INPUT DATA –
BEGIN
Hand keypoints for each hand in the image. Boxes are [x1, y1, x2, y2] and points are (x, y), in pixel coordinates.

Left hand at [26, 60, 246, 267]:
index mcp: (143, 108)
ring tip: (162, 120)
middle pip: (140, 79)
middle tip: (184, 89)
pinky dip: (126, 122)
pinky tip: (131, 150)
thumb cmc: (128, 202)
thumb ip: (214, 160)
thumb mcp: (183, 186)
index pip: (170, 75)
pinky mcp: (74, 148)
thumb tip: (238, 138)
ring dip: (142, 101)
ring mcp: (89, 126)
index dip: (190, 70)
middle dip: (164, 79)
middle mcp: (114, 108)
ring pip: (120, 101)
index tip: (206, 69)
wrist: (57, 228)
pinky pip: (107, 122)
END
BEGIN
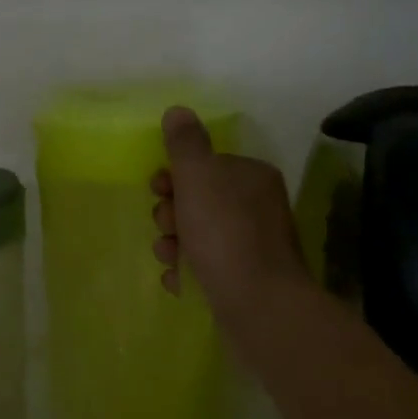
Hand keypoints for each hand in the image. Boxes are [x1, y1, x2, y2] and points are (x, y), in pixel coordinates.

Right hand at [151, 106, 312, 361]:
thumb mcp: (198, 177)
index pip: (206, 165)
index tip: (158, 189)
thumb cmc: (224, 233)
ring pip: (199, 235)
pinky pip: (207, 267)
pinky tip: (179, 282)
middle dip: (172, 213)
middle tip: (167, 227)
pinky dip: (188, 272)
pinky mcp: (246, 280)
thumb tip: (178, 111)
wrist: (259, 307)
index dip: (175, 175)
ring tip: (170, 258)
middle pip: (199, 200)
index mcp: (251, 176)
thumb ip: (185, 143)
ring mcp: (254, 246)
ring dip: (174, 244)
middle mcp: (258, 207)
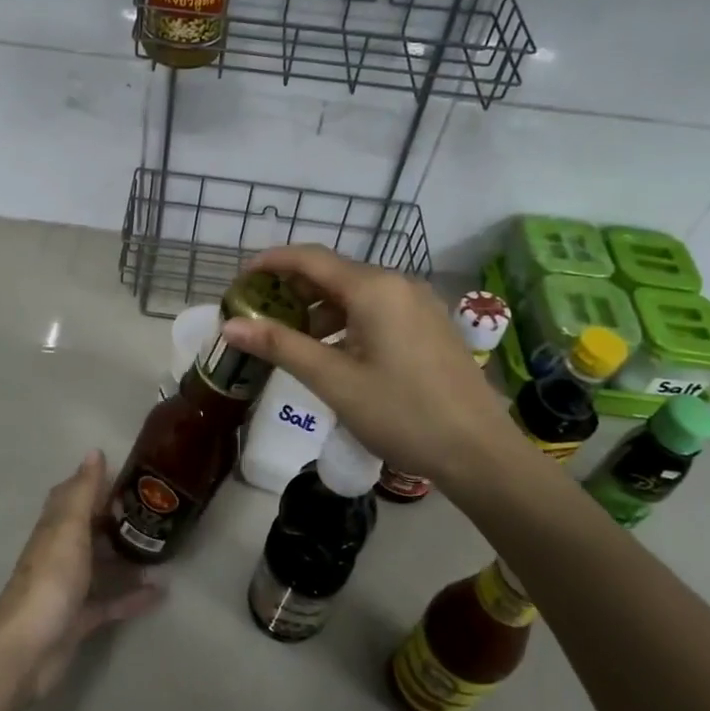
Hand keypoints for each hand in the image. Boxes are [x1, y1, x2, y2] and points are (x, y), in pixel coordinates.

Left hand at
END
REQUIRED ACTION – Only the lines holding the word "ring" belong in the answer; copy them from the listing above.

EXERCISE RESULT –
ring tip: (162, 120)
ring dip: (142, 101)
ring mcp: (89, 126)
ring pip: (120, 101)
ring pip: (199, 235)
ring tip: (170, 258)
ring mcp: (254, 246)
ring dip: (174, 244)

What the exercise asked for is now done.